YOUR GOAL:
In the Jim Vukich profile below, what supports calling him a two-time national champion? Answer in one to three sentences.

SOURCE:
- Born: December 15, 1945 Chisholm, Minnesota, U.S.
- Died: August 6, 2002 (aged 56)

Team
- Curling club: Granite CC, Seattle, WA

Curling career
- Member Association: United States
- World Championship appearances: 2 (1987, 1989)

Medal record
Curling
United States Men's Championship
| Gold medal – first place | 1987 Lake Placid |  |
| Gold medal – first place | 1989 Detroit |  |

= Jim Vukich =

American curler

James R. Vukich (December 15, 1945 – August 6, 2002) was an American curler and two-time national champion.

STORED ROWS:
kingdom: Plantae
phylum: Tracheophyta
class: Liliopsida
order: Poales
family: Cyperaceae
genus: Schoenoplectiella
* * *
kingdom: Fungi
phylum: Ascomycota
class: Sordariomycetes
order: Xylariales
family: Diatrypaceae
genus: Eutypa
==
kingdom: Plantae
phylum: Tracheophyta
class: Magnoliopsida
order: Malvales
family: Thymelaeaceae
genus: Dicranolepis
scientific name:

TASK RESULT:
His medal record lists two first-place gold medals at the United States Men's Championship. One was in 1987 at Lake Placid and the other in 1989 in Detroit.